[[ Records shown, beginning ]]

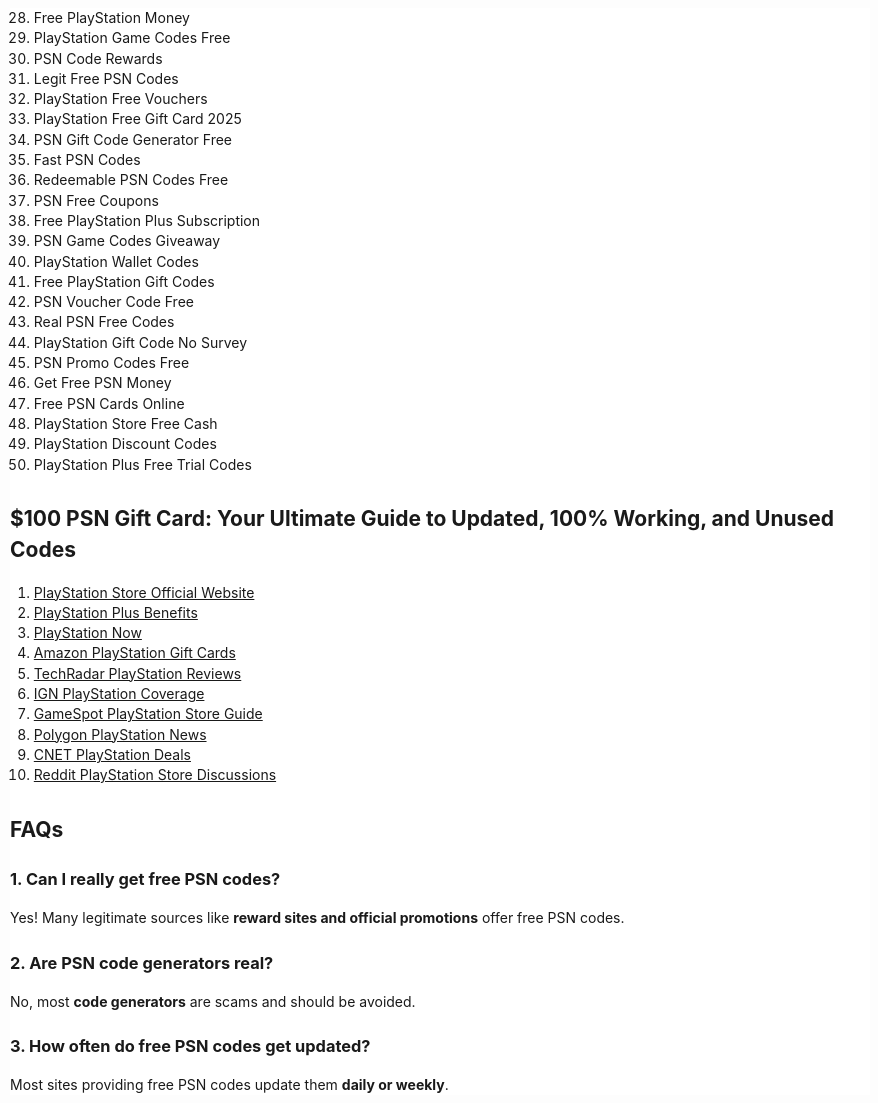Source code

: 28. Free PlayStation Money
29. PlayStation Game Codes Free
30. PSN Code Rewards
31. Legit Free PSN Codes
32. PlayStation Free Vouchers
33. PlayStation Free Gift Card 2025
34. PSN Gift Code Generator Free
35. Fast PSN Codes
36. Redeemable PSN Codes Free
37. PSN Free Coupons
38. Free PlayStation Plus Subscription
39. PSN Game Codes Giveaway
40. PlayStation Wallet Codes
41. Free PlayStation Gift Codes
42. PSN Voucher Code Free
43. Real PSN Free Codes
44. PlayStation Gift Code No Survey
45. PSN Promo Codes Free
46. Get Free PSN Money
47. Free PSN Cards Online
48. PlayStation Store Free Cash
49. PlayStation Discount Codes
50. PlayStation Plus Free Trial Codes


## $100 PSN Gift Card: Your Ultimate Guide to Updated, 100% Working, and Unused Codes

1. [PlayStation Store Official Website](https://dmfarid.com/PSN-Gift-Cards/)  
2. [PlayStation Plus Benefits](https://dmfarid.com/PSN-Gift-Cards/)  
3. [PlayStation Now](https://dmfarid.com/PSN-Gift-Cards/)  
4. [Amazon PlayStation Gift Cards](https://dmfarid.com/PSN-Gift-Cards/)  
5. [TechRadar PlayStation Reviews](https://dmfarid.com/PSN-Gift-Cards/)  
6. [IGN PlayStation Coverage](https://dmfarid.com/PSN-Gift-Cards/)  
7. [GameSpot PlayStation Store Guide](https://dmfarid.com/PSN-Gift-Cards/)  
8. [Polygon PlayStation News](https://dmfarid.com/PSN-Gift-Cards/)  
9. [CNET PlayStation Deals](https://dmfarid.com/PSN-Gift-Cards/)  
10. [Reddit PlayStation Store Discussions](https://dmfarid.com/PSN-Gift-Cards/)

## FAQs

### 1. Can I really get free PSN codes?
Yes! Many legitimate sources like **reward sites and official promotions** offer free PSN codes.

### 2. Are PSN code generators real?
No, most **code generators** are scams and should be avoided.

### 3. How often do free PSN codes get updated?
Most sites providing free PSN codes update them **daily or weekly**.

[[ Records shown, end ]]

Exercise details
Everything from the line containing "6. [IGN PlayStation" to the end of the listing above must be returned exactly. Both end lines belong in it.

Finished exercise
6. [IGN PlayStation Coverage](https://dmfarid.com/PSN-Gift-Cards/)  
7. [GameSpot PlayStation Store Guide](https://dmfarid.com/PSN-Gift-Cards/)  
8. [Polygon PlayStation News](https://dmfarid.com/PSN-Gift-Cards/)  
9. [CNET PlayStation Deals](https://dmfarid.com/PSN-Gift-Cards/)  
10. [Reddit PlayStation Store Discussions](https://dmfarid.com/PSN-Gift-Cards/)

## FAQs

### 1. Can I really get free PSN codes?
Yes! Many legitimate sources like **reward sites and official promotions** offer free PSN codes.

### 2. Are PSN code generators real?
No, most **code generators** are scams and should be avoided.

### 3. How often do free PSN codes get updated?
Most sites providing free PSN codes update them **daily or weekly**.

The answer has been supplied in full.